Students Raisy Aquino, Carolina Piras and Paloma Mairone share their experiences of work placements in newsrooms and magazines, organised through the University’s Diversity Network.
Date: 14 April 2021
Nothing teaches you more about your future profession than on-the-job training. That’s what second-year Journalism student Raisy Aquino discovered when she recently did an April work placement at Black Beauty & Hair magazine as part of the London Met Journalism Diversity Network.
"These past two weeks have been an incredible experience where I have been able to learn from a great journalist, full of knowledge and ready to give advice when needed," said Aquino, referring to the magazine’s editor, Irene Shelley.
"The greatest part of it was the diversity of things I was able to do, from writing articles, researching and studying companies owned by Black women, editing and uploading stuff at the magazine's website and preparing Q&As, to selecting the right pictures for different articles (that sounds simple but believe me, it’s hard work).

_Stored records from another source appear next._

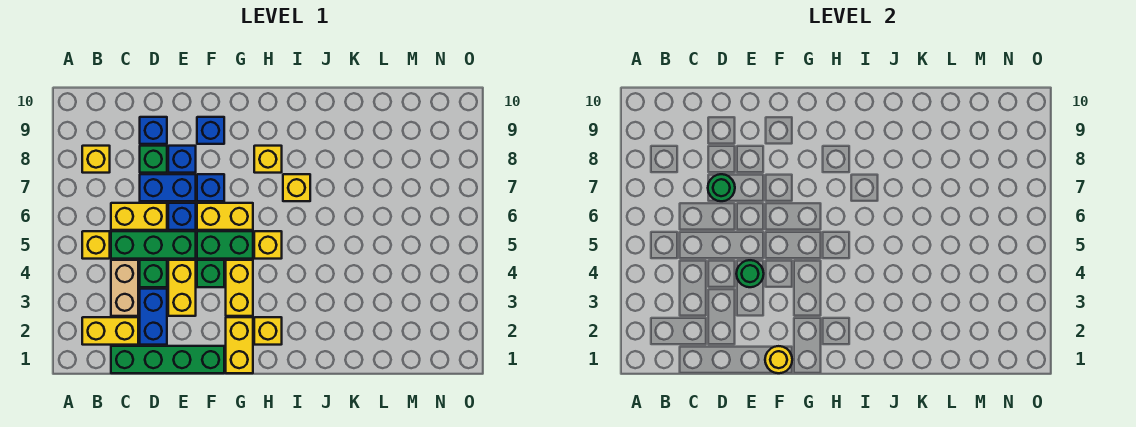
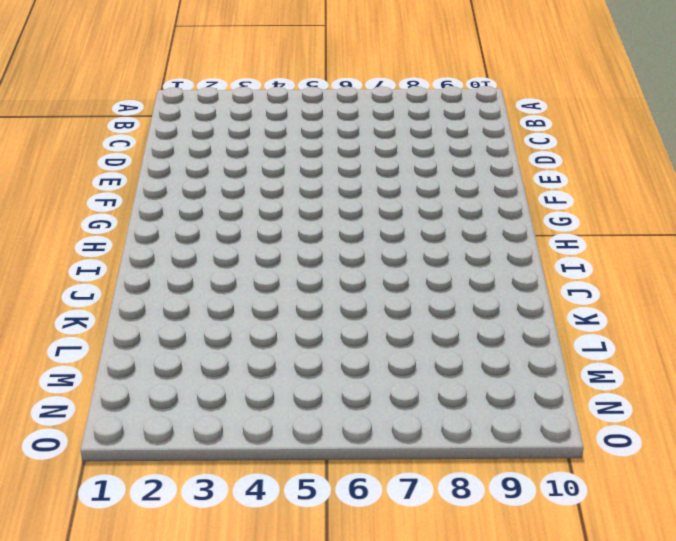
none -> yellow 1x2 brick [82,317,138,345]
none -> yellow 1x1 brick [82,231,110,259]
none -> yellow 1x1 brick [82,146,110,173]

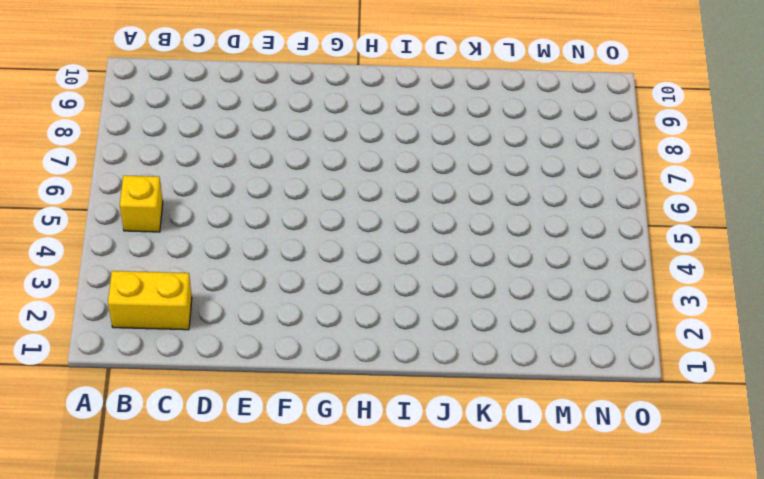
none -> yellow 1x1 brick [82,146,110,173]
none -> green 1x4 brick [111,346,224,373]
none -> tan 1x2 brick [111,260,138,316]

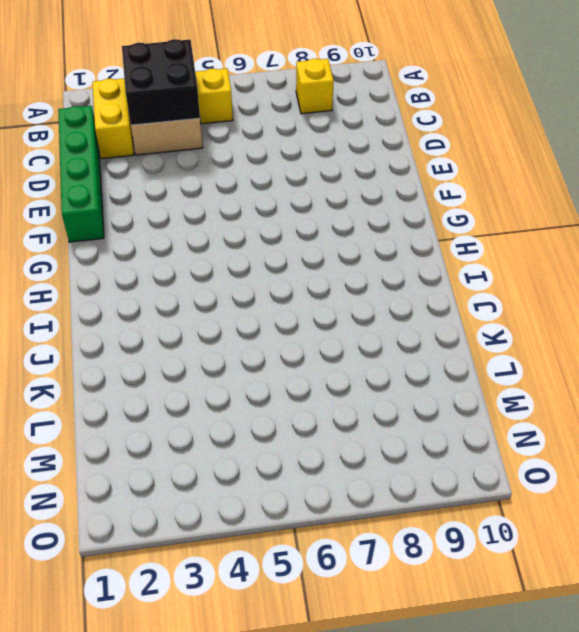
black 2x2 brick [122,39,200,125] -> none
none -> green 1x3 brick [111,231,196,259]
none -> yellow 1x2 brick [111,203,167,230]
none -> blue 1x2 brick [140,289,167,345]

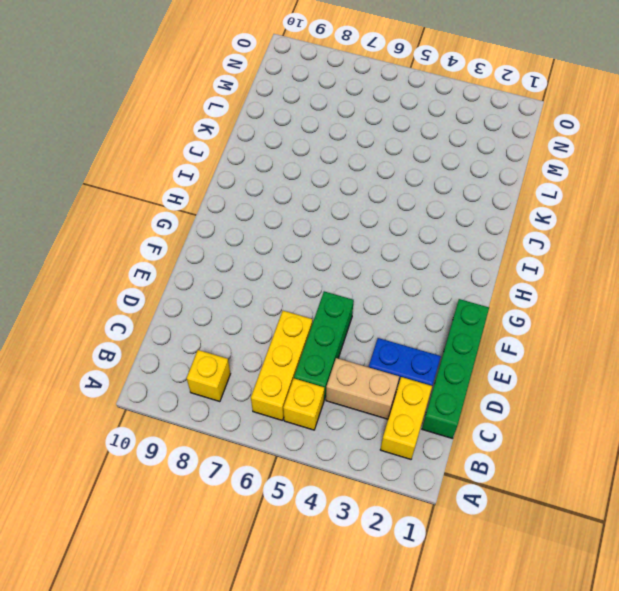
yellow 1x3 brick [251,311,312,421] -> yellow 1x2 brick [111,203,167,230]
none -> green 1x1 brick [140,260,167,287]
none -> blue 1x2 brick [140,174,196,201]
none -> green 1x1 brick [140,146,167,173]

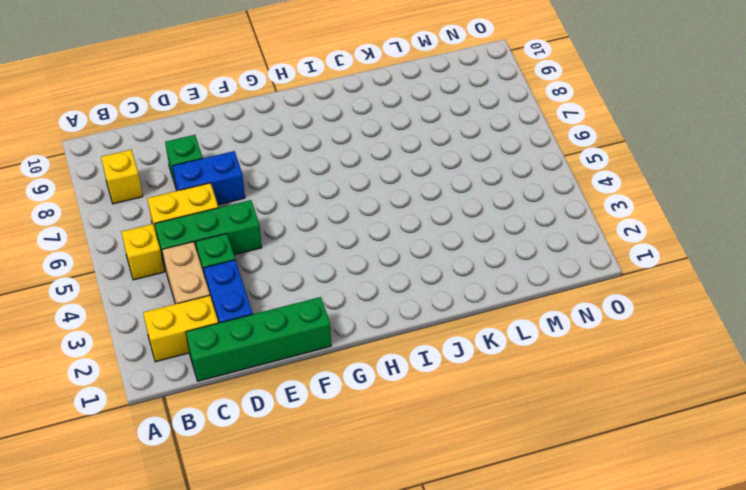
none -> blue 1x1 brick [140,117,167,144]
none -> yellow 1x2 brick [168,260,196,316]
none -> blue 1x1 brick [168,203,196,230]

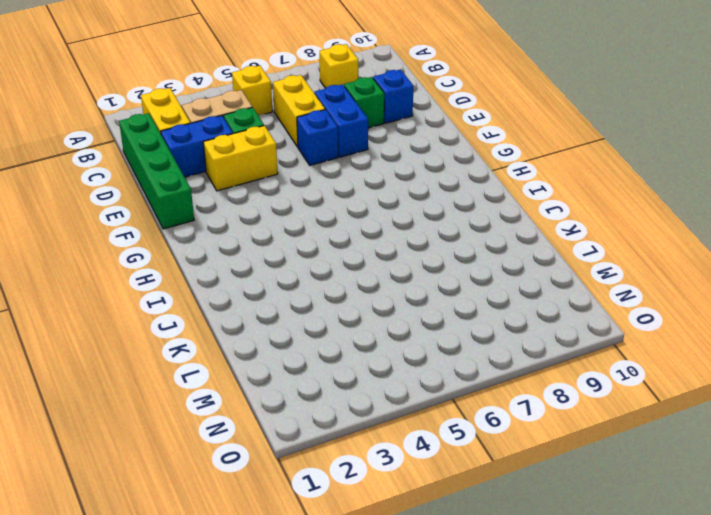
none -> green 1x3 brick [111,231,196,259]
none -> blue 1x1 brick [168,146,196,173]
none -> green 1x1 brick [197,260,224,287]

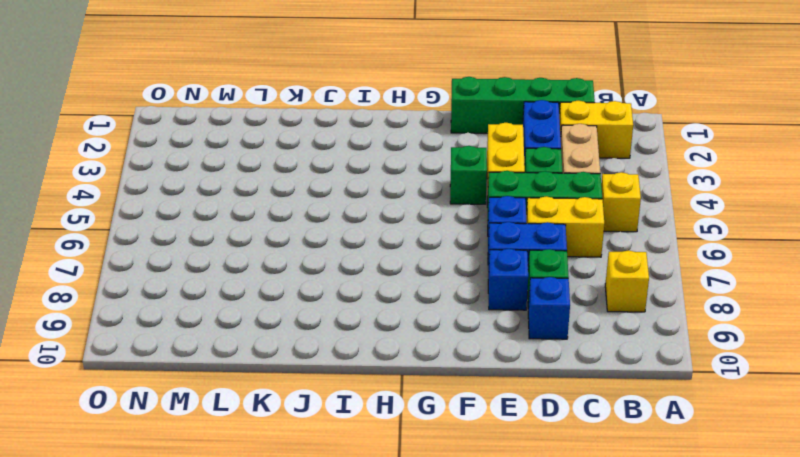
none -> green 1x2 brick [197,231,253,259]
none -> yellow 1x2 brick [197,203,253,230]
none -> blue 1x1 brick [197,174,224,201]

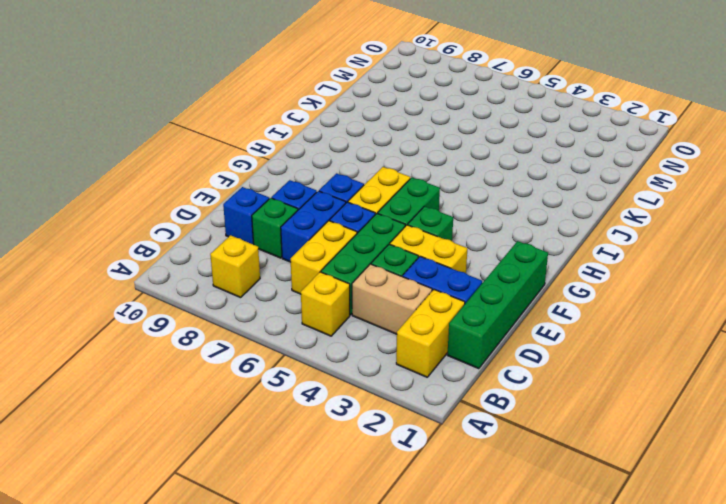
none -> blue 1x1 brick [197,117,224,144]
none -> yellow 1x2 brick [226,317,253,373]
none -> yellow 1x2 brick [226,260,253,316]

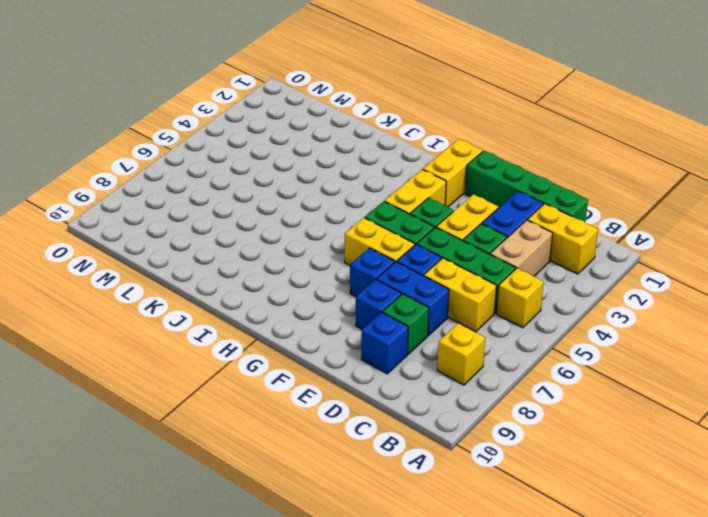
none -> blue 1x1 brick [197,117,224,144]
none -> yellow 1x1 brick [254,317,282,345]
none -> yellow 1x1 brick [254,231,282,259]

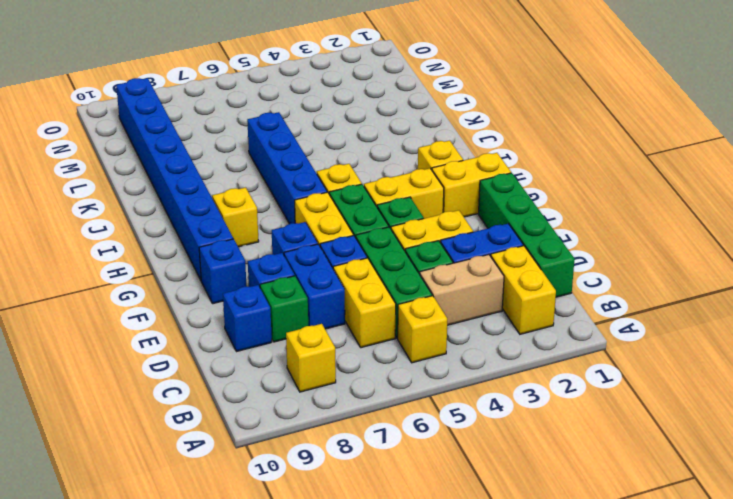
blue 1x8 brick [116,78,233,280] -> none
blue 1x4 brick [247,112,327,224] -> none
none -> yellow 1x1 brick [283,174,310,201]
none -> green 1x1 round brick [708,174,735,201]
none -> green 1x1 round brick [736,260,764,287]

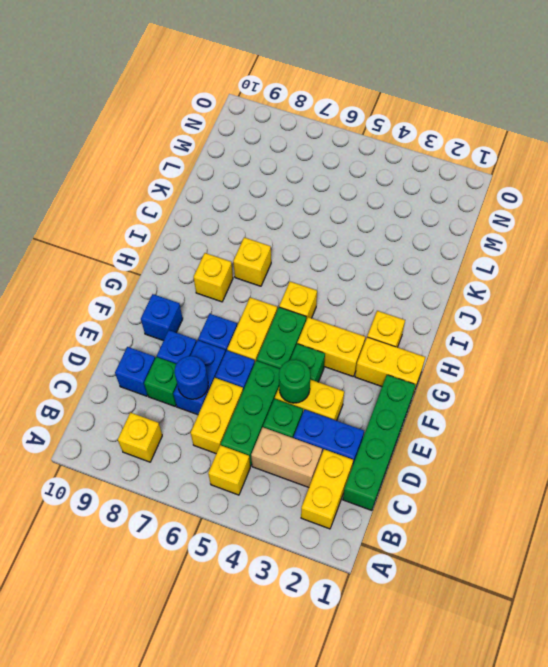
blue 1x1 round brick [175,356,208,399] -> green 1x1 round brick [708,174,735,201]
none -> yellow 1x1 round brick [765,346,792,373]

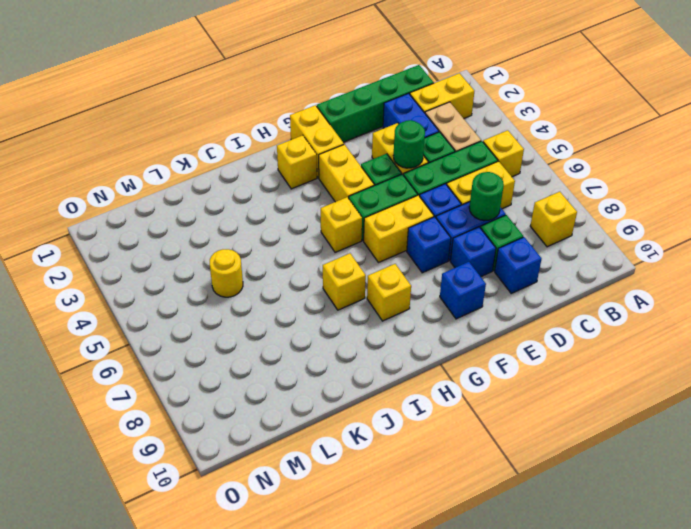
yellow 1x1 round brick [210,249,243,297] -> yellow 1x1 round brick moved to [765,346,792,373]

"Every day was a new adventure. The greatest lesson I took was the importance of multi-tasking. It’s not only about good writing skills; you need to be creative and be able to do a bit of everything in the journalistic world."
Despite Covid, the London Met Journalism Diversity Network kicked off the season with ten remote media work placements, helping second-year students put their journalistic skills to the test and better prepare them for the real world.
This year, the scheme secured placements at Black Beauty & Hair magazine, Camden New Journal, Whytt magazine, Marie Claire mag and Gal-Dem, opening the door to the highly competitive – and not very diverse – world of journalism. The BBC, which has been part of the Network since its inception, will resume offering in-person placements when it is safe to do so, as will Sky News and Sky Sport, organisers there said.
"My work placement at Marie Claire was such a great experience. I got to meet some great women - beauty and fashion journalists - who gave me two weeks of unforgettable advice and taught me how to improve my writing and researching techniques," says Journalism student Paloma Mairone.
"I also got to include question ideas for an interview they did with Maya Jama."
The Network was set up by Journalism Associate Professor Wendy Sloane in 2018 to provide our diverse students with a foot in the door. Now in its fourth year, it provides diverse guest speakers along with placements, as well as site visits and training. This year, Gal-Dem Editor-in-Chief Charlie Brinkhurst-Cuff spoke to students, along with BBC journalist and photographer Eddie Botsio, Black music writer Lloyd Bradley and others.
Many newsrooms in the UK are predominantly white, with only 12 percent of reporters from a Black or BAME background, according to campaigning group Women in Journalism in 2020. The Sutton Trust estimates that it costs students £1,019 to complete a month of unpaid work, making placements out of the reach of many budding young journalists.
"The Network provides some incredible learning opportunities, and has led to freelance work as well as full-time jobs," said Sloane.
"It's one thing to work on stories during a newsday, and it's another to be writing for deadline for a real news organisation. I am hopeful that next year we will be able to resume our placements in person, and expand the Network even further."
Students agree. "Camden New Journal has been my biggest discovery in learning how to become a great reporter," said Journalism student Carolina Piras, who spent two weeks with the independent north London newspaper.
"This experience not only tested and challenged me in every single aspect every day, but it taught me how to become closer to the world."